MSF Calls on G7 Leaders to Urgently Address Critical Gaps in Global Response to Public Health Emergencies

New York/Ise-Shima/Geneva—As the leaders of the G7 countries gather in Ise-Shima, Japan over the next two days, the international medical humanitarian organization Doctors Without Borders/Médecins Sans Frontières (MSF) is urging them to make a bold commitment to prioritize a better global response to public health emergencies and to take action to encourage the research and development (R&D) and affordable pricing of critical medicines.

Global Health Systems: “Don’t build a hospital without an emergency room”

MSF is urging G7 leaders to make a bold commitment this week to ensure adequate and timely responses to global health emergencies.

“Special attention must to be given to ensure that responding to health emergencies remains central in all discussions on health security and universal health coverage (UHC),” said Dr. Monica Rull, operations health advisor of MSF-Switzerland. “Strengthening emergency response must be guided by the health needs of those caught in crisis, instead of being triggered only when it is considered an international security threat.”

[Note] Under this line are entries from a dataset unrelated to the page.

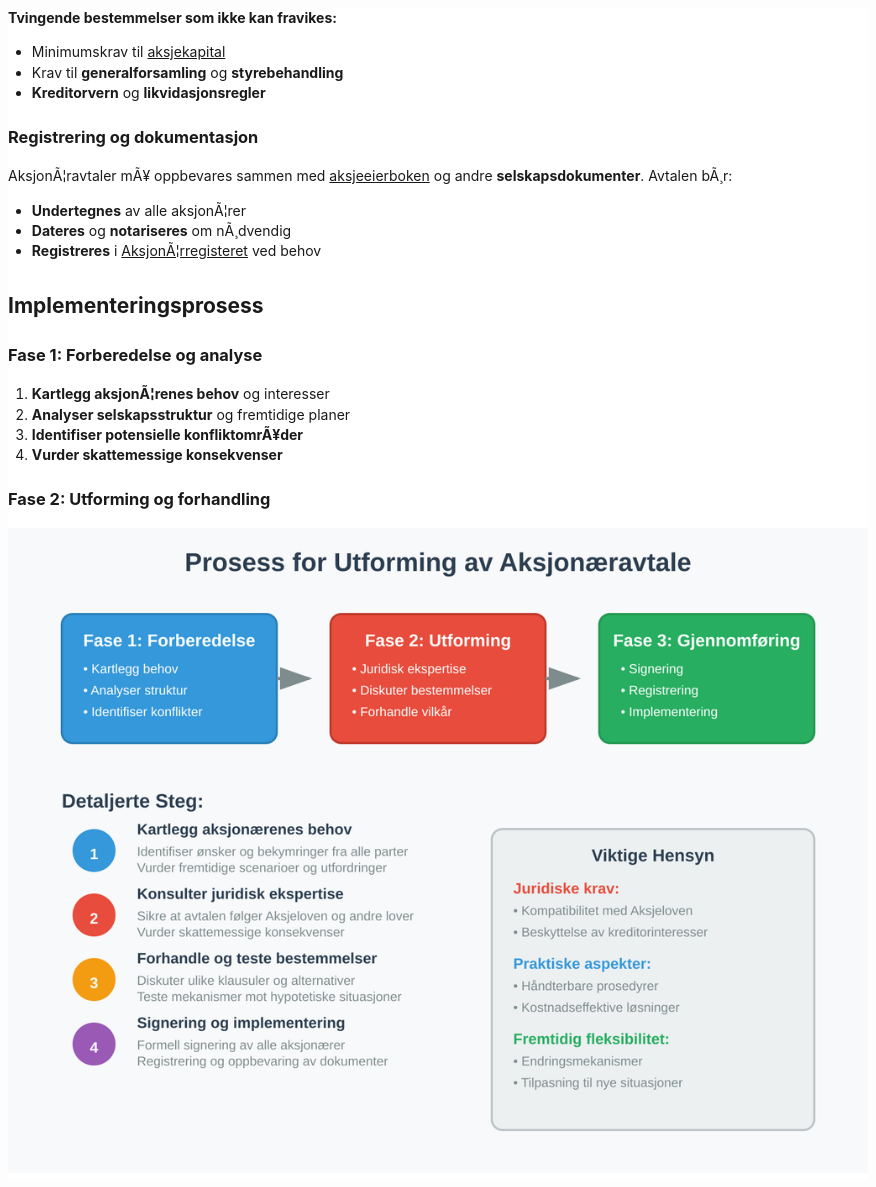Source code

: **Tvingende bestemmelser som ikke kan fravikes:**
* Minimumskrav til [aksjekapital](/blogs/regnskap/hva-er-aksjekapital "Hva er Aksjekapital? Krav og Forklaring")
* Krav til **generalforsamling** og **styrebehandling**
* **Kreditorvern** og **likvidasjonsregler**

### Registrering og dokumentasjon

AksjonÃ¦ravtaler mÃ¥ oppbevares sammen med [aksjeeierboken](/blogs/regnskap/hva-er-en-aksjeeierbok "Hva er en Aksjeeierbok? En Komplett Guide") og andre **selskapsdokumenter**. Avtalen bÃ¸r:

* **Undertegnes** av alle aksjonÃ¦rer
* **Dateres** og **notariseres** om nÃ¸dvendig
* **Registreres** i [AksjonÃ¦rregisteret](/blogs/regnskap/hva-er-aksjonaerregisteret "Hva er AksjonÃ¦rregisteret? Komplett Guide til Norges AksjonÃ¦rregister") ved behov

## Implementeringsprosess

### Fase 1: Forberedelse og analyse

1. **Kartlegg aksjonÃ¦renes behov** og interesser
2. **Analyser selskapsstruktur** og fremtidige planer
3. **Identifiser potensielle konfliktomrÃ¥der**
4. **Vurder skattemessige konsekvenser**

### Fase 2: Utforming og forhandling

![Prosess for utforming av aksjonÃ¦ravtale](avtale-utforming-prosess.svg)
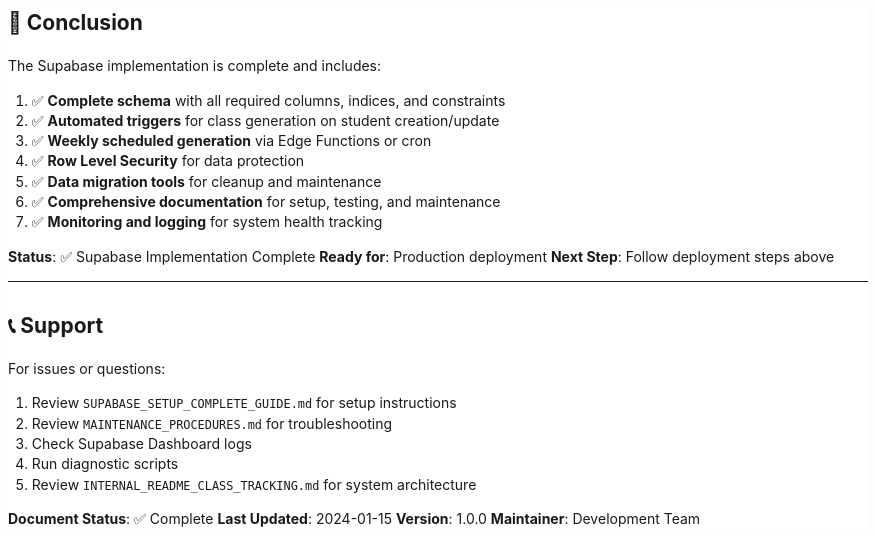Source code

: ## 🎉 **Conclusion**

The Supabase implementation is complete and includes:

1. ✅ **Complete schema** with all required columns, indices, and constraints
2. ✅ **Automated triggers** for class generation on student creation/update
3. ✅ **Weekly scheduled generation** via Edge Functions or cron
4. ✅ **Row Level Security** for data protection
5. ✅ **Data migration tools** for cleanup and maintenance
6. ✅ **Comprehensive documentation** for setup, testing, and maintenance
7. ✅ **Monitoring and logging** for system health tracking

**Status**: ✅ Supabase Implementation Complete
**Ready for**: Production deployment
**Next Step**: Follow deployment steps above

---

## 📞 **Support**

For issues or questions:
1. Review `SUPABASE_SETUP_COMPLETE_GUIDE.md` for setup instructions
2. Review `MAINTENANCE_PROCEDURES.md` for troubleshooting
3. Check Supabase Dashboard logs
4. Run diagnostic scripts
5. Review `INTERNAL_README_CLASS_TRACKING.md` for system architecture

**Document Status**: ✅ Complete
**Last Updated**: 2024-01-15
**Version**: 1.0.0
**Maintainer**: Development Team
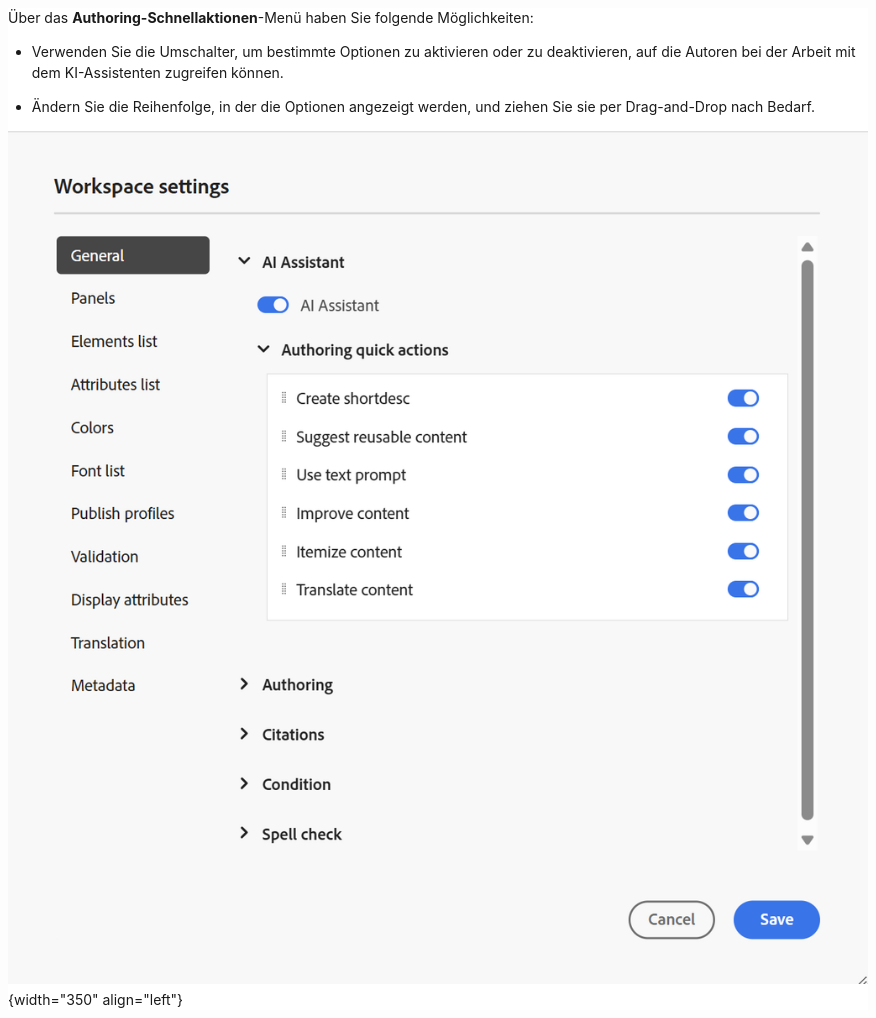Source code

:   Über das **Authoring-Schnellaktionen**-Menü haben Sie folgende Möglichkeiten:

   - Verwenden Sie die Umschalter, um bestimmte Optionen zu aktivieren oder zu deaktivieren, auf die Autoren bei der Arbeit mit dem KI-Assistenten zugreifen können.

   - Ändern Sie die Reihenfolge, in der die Optionen angezeigt werden, und ziehen Sie sie per Drag-and-Drop nach Bedarf.

  ![](images/authoring-quick-actions-new.png){width="350" align="left"}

The laudable goal of universal health coverage is for no one to suffer financial hardship to access healthcare and should be strived for. But it is clear the needs and threats of mass disease epidemics persist, from flare-ups of Ebola cases earlier this year in West Africa to the current outbreak of Yellow Fever in Angola.

The situation today is a critically limited emergency response capacity in some fragile and developing countries. The G7 countries should take the opportunity to lead the international community in doing more to cover the gaps where countries cannot cope alone, or where part of the population is neglected or marginalized.

“Strengthening global health systems without increasing the capacity and resources to respond to emergencies is like building a hospital, but forgetting to include an emergency room,” said Jeremie Bodin, general director of MSF-Japan.

Lower the price of lifesaving medicines: Follow France’s lead on access to medicines

MSF commends the French government for taking the lead in putting the issue of access to medicines – including exorbitant medicine prices – and a lack of research and development into needed medicines high on the agenda. Yet it has faced strong opposition from other members of the G7 in its effort to make a clear statement that G7 countries will take a lead in addressing access to medicines issues, including pricing.

The G7 should change course and not only prioritise this discussion, but also to strongly support the mandate and work of the ongoing UN Secretary-General’s High-level Panel on Access to Medicines.

 “Every day in our projects, we see the consequences people face because medicine prices are too high, or because the treatments they need simply don’t exist,” said Dr. Greg Elder, medical coordinator of MSF’s Access Campaign.

“Yet today this is a global crisis, and merits the attention of the world’s most powerful countries to take action. The global spotlight is on governments to finally get their heads out of the sand and come up with a solution so that all people can access the medicines they need to stay alive and healthy. They must also wake up to fact that universal health coverage will just be an impossible dream without addressing high prices.”

Public attention has focused on the exorbitant prices of new hepatitis C medicines, which pharmaceutical companies have priced at up to $1,000 per pill (or close to $100,000 per treatment course), leading to global treatment rationing for a deadly disease that afflicts 150 million people and kills 700,000 each year. 

Today, even with new drugs that can provide a cure in 12 weeks, hepatitis C is the leading cause of death from infectious diseases in the United States. At the same time, there is increasing outrage at the lack of antibiotics to treat people’s drug-resistant infections, which a recent UK government report predicts could kill 10 million people per year by 2050.

Ebola is another glaring example where no vaccines or treatments existed to tackle a disease that was spiraling out of control. These examples reflect an urgent need to change the way pharmaceutical research is conducted so that research is geared towards meeting essential health needs and so people can access needed medicines at an affordable price.

“Governments must stop prioritizing trade over human lives,” said Nathalie Ernoult of MSF’s Access Campaign. “Time is running out and everyone is watching closely how the G7 governments will take this forward.”